• **Work task A**:
Say whether each statement agrees with the piece on the pandemic's first year. Answer each with yes or no and quote the deciding words.
(i) The writer first followed the virus as news about an outbreak in Wuhan.
(ii) The nursing home with early cases was in Chicago.
(iii) News of the religious Jew in New York who contracted the virus made the writer very concerned about Chicago.
• **Work task B**: List every geographic place named in the piece on the pandemic's first year. Give each place once.
• **Work task C**: Please return the passage of the piece on the pandemic's first year between "It has been" and "more important stories.", inclusive, copied without change.

*** Opening of Document section ***

Rabbi Yaakov Perlow, ZTL |
What do all these prominent religious figures have in common – many of them great rabbinic leaders? They all died of COVID or complications related to COVID. Along with over 2 million other human beings around the world since the pandemic began.
It’s hard to be funny this year on this day of Purim.
It has been quite a year. Almost exactly one year ago today is when this virus hit us hard. I remember its beginnings well.
I had been following the news about a virus that originated in Wuhan, a city in China back in January of last year. Didn’t think much about it. It was just another news story among what I believed were far more important stories.
Along came February and I had heard that a nursing home in the state of Washington had a few cases of this virus. And that residents were getting seriously ill - some dying. I thought, OK. Sad as this was, it was nevretheless 2000 miles away from Chicago. And the nursing home residents that died were surely health compromised. Even a simple flu virus could be mortally dangerous to them.
Then I had heard that a religious Jew in New York had contracted it. And that he was very sick. Sorry as I was to hear that I still wasn’t that concerned about it being in Chicago. I did however begin to wonder if it was just a matter of time before it hit Chicago.

*** Close of Document section ***
*** Opening of Data under study ***

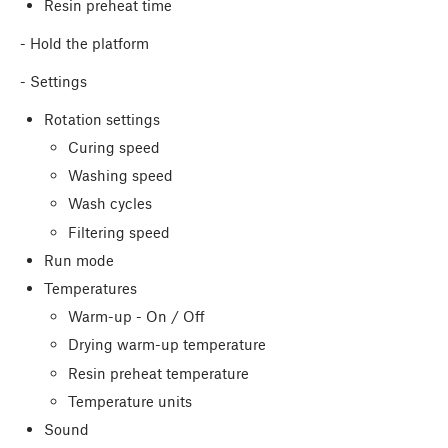
Resin preheat time
- Hold the platform
- Settings
Rotation settings
Curing speed
Washing speed
Wash cycles
Filtering speed
Run mode
Temperatures
Warm-up - On / Off
Drying warm-up temperature
Resin preheat temperature
Temperature units
Sound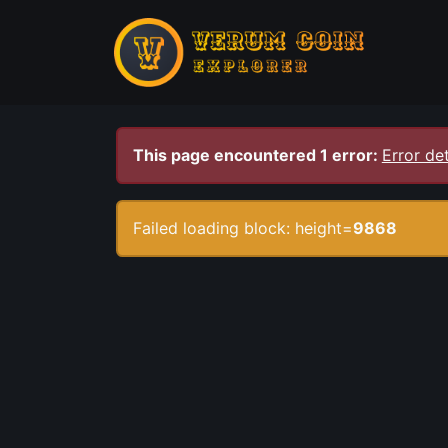
This page encountered 1 error:
Error det
Failed loading block: height=
9868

*** Close of Data under study ***

• **Expected answer A**:
(i) Yes: "I had been following the news about a virus that originated in Wuhan, a city in China back in January of last year."
(ii) No: "a nursing home in the state of Washington had a few cases of this virus."
(iii) No: "Sorry as I was to hear that I still wasn’t that concerned about it being in Chicago."

• **Expected answer B**: Wuhan, China, Washington, Chicago, New York

• **Expected answer C**:
It has been quite a year. Almost exactly one year ago today is when this virus hit us hard. I remember its beginnings well.
I had been following the news about a virus that originated in Wuhan, a city in China back in January of last year. Didn’t think much about it. It was just another news story among what I believed were far more important stories.